- [Do this]:
Copy the naming lines of every item below word for word, leaving the pictures out.

- [Raw data]:
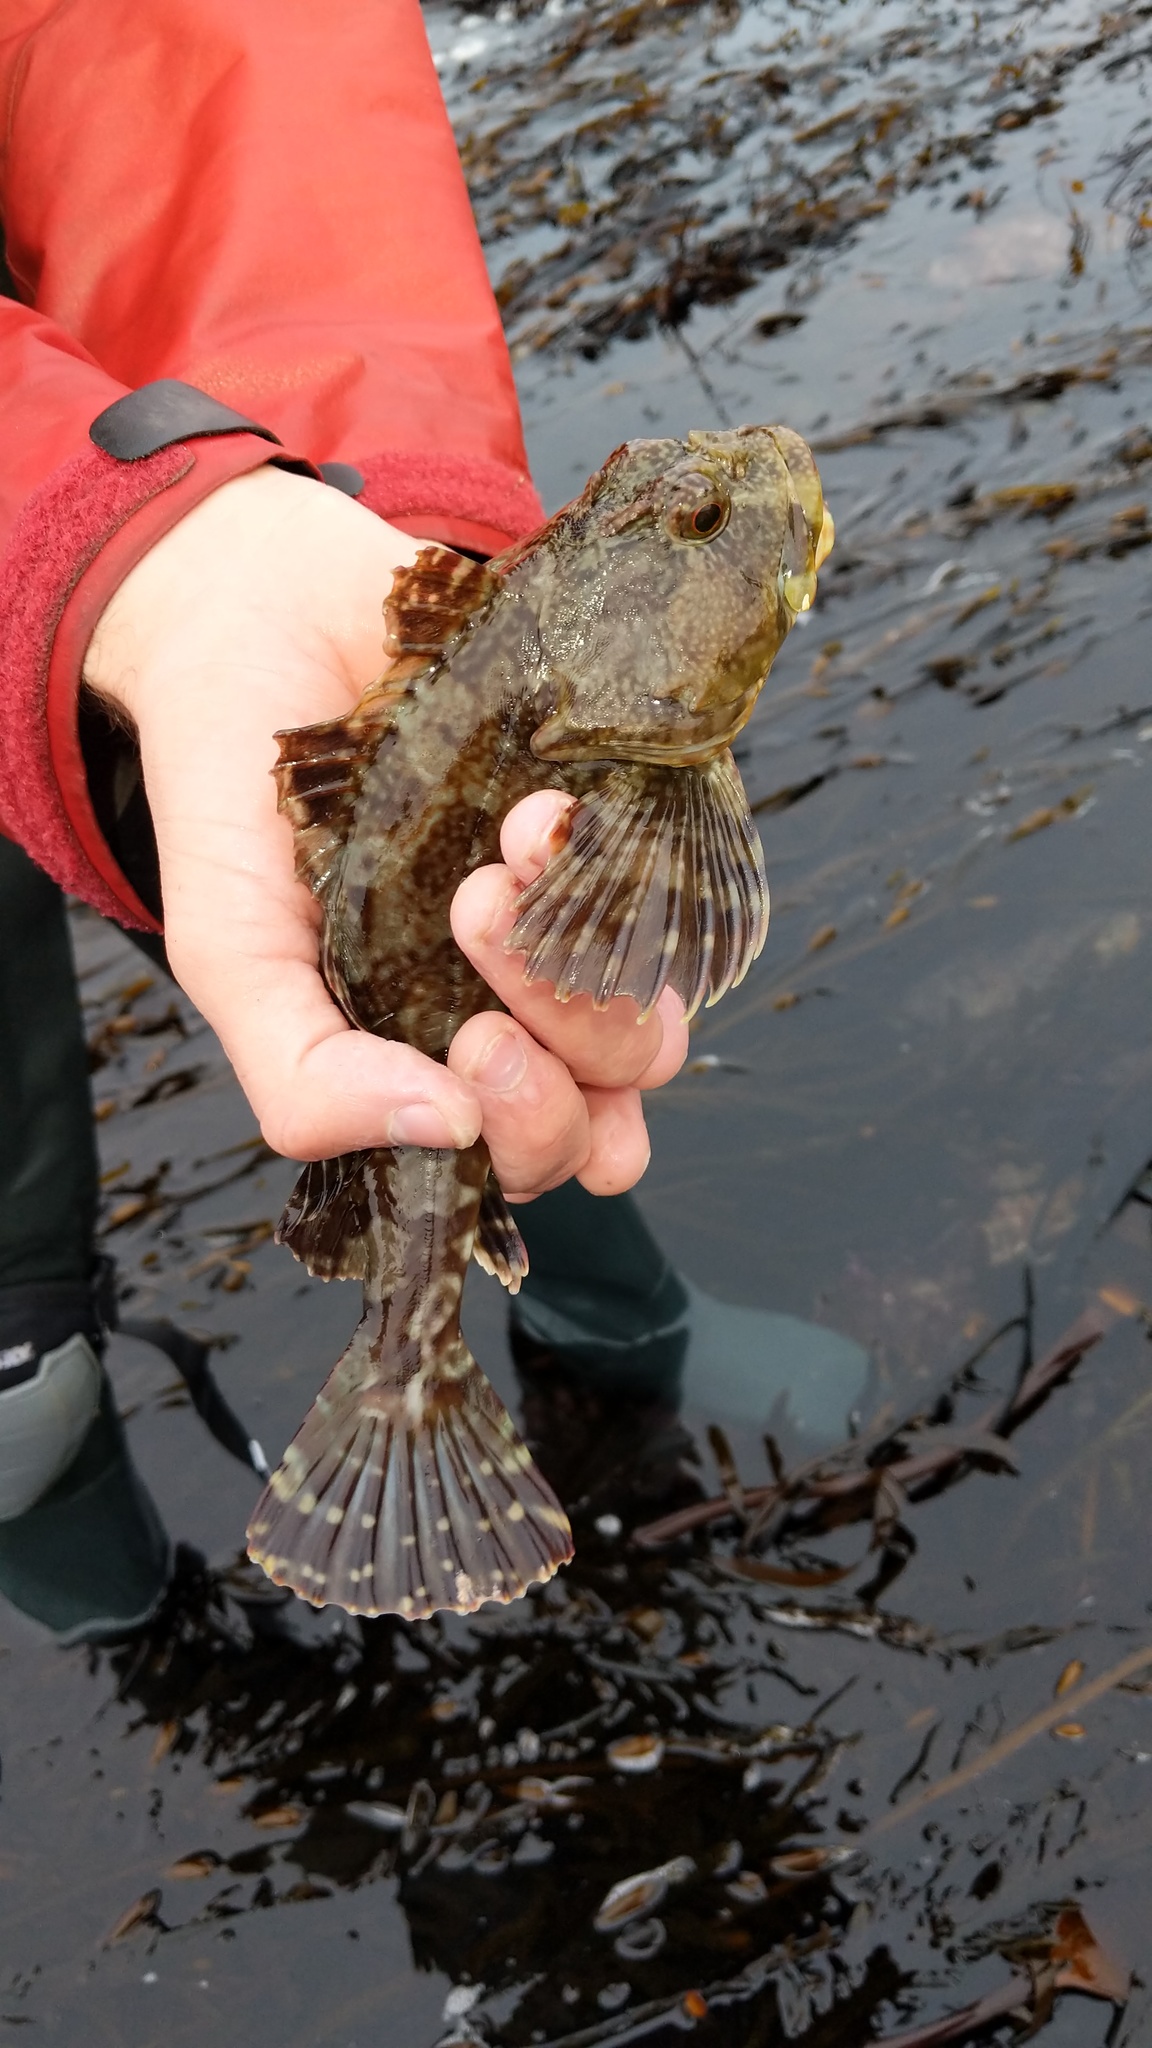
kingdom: Animalia
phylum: Chordata
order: Scorpaeniformes
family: Cottidae
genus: Scorpaenichthys
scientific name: Scorpaenichthys marmoratus
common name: Cabezon
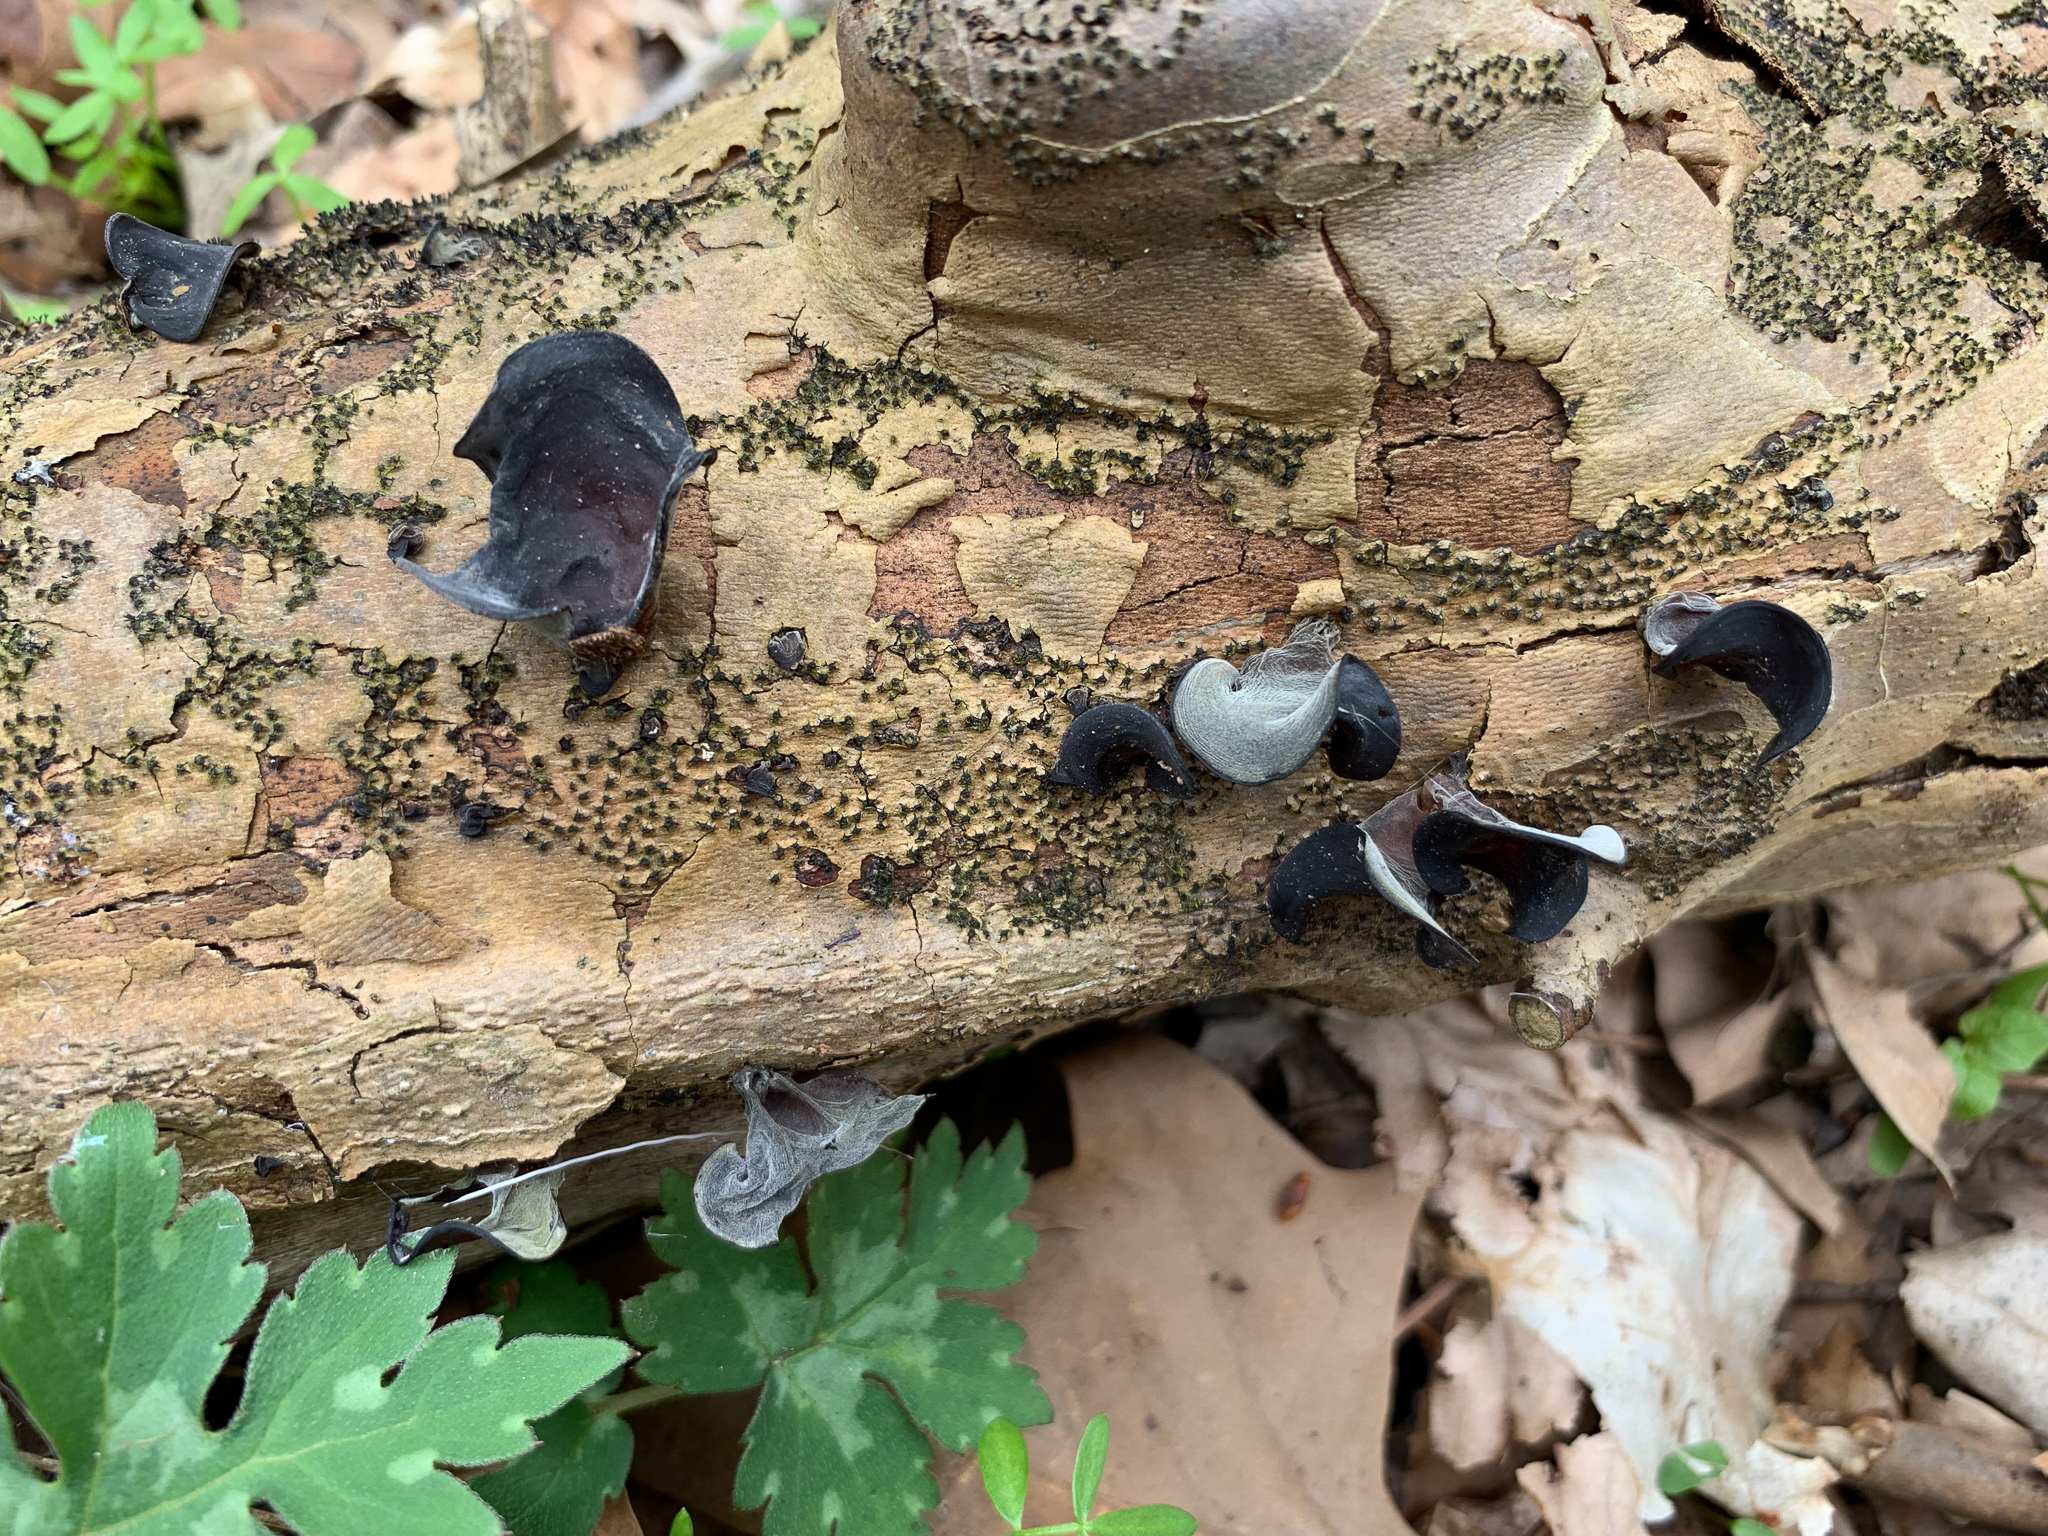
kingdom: Fungi
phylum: Basidiomycota
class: Agaricomycetes
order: Auriculariales
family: Auriculariaceae
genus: Auricularia
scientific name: Auricularia angiospermarum
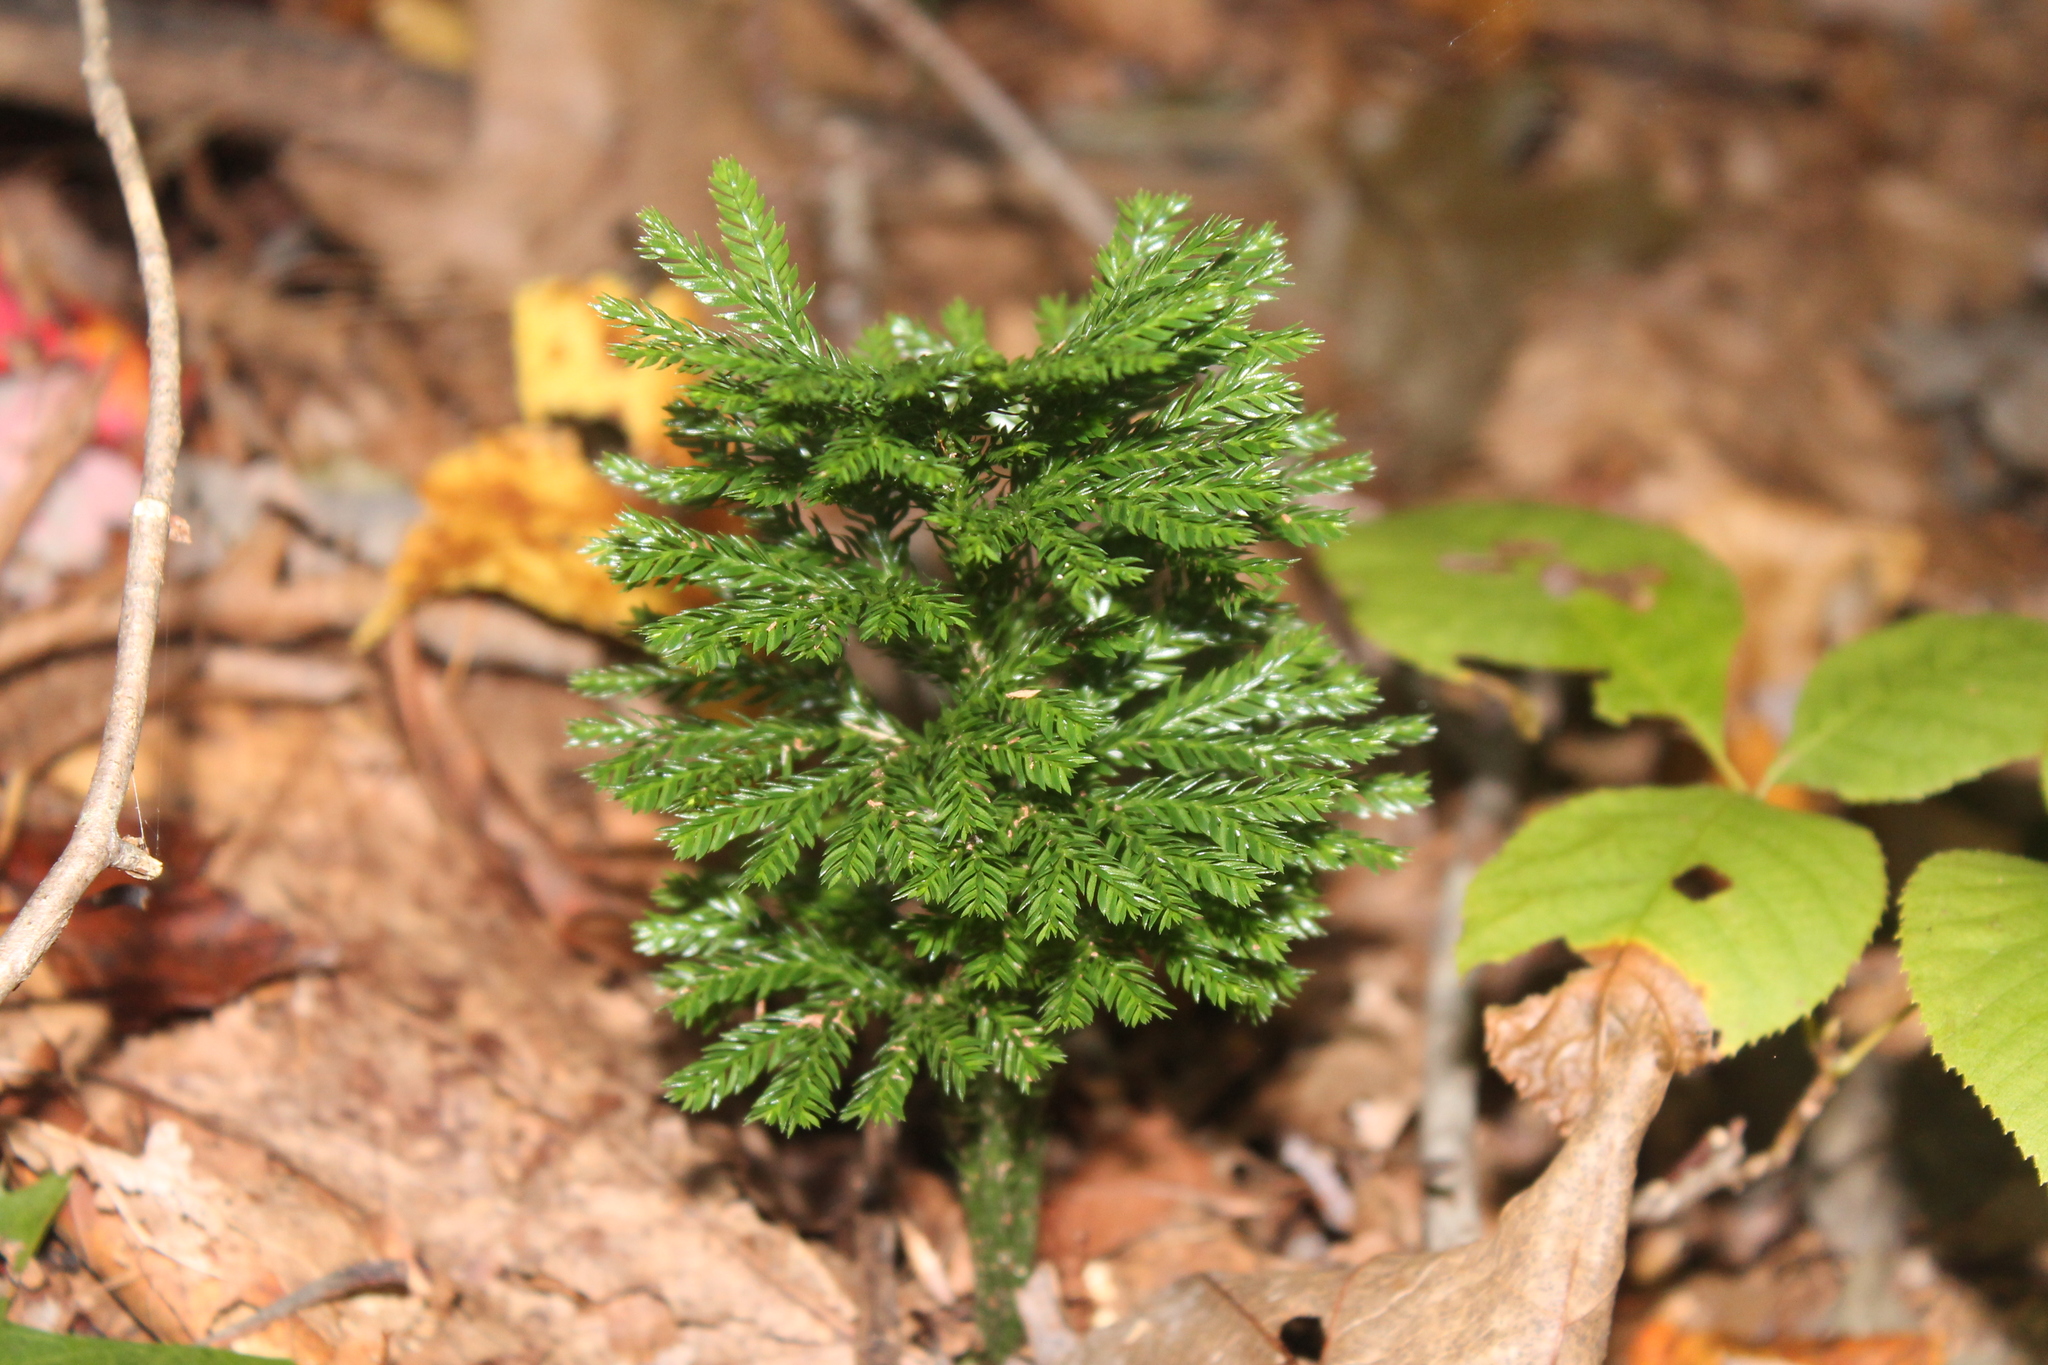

- [The response]:
kingdom: Animalia
phylum: Chordata
order: Scorpaeniformes
family: Cottidae
genus: Scorpaenichthys
scientific name: Scorpaenichthys marmoratus
common name: Cabezon
kingdom: Fungi
phylum: Basidiomycota
class: Agaricomycetes
order: Auriculariales
family: Auriculariaceae
genus: Auricularia
scientific name: Auricularia angiospermarum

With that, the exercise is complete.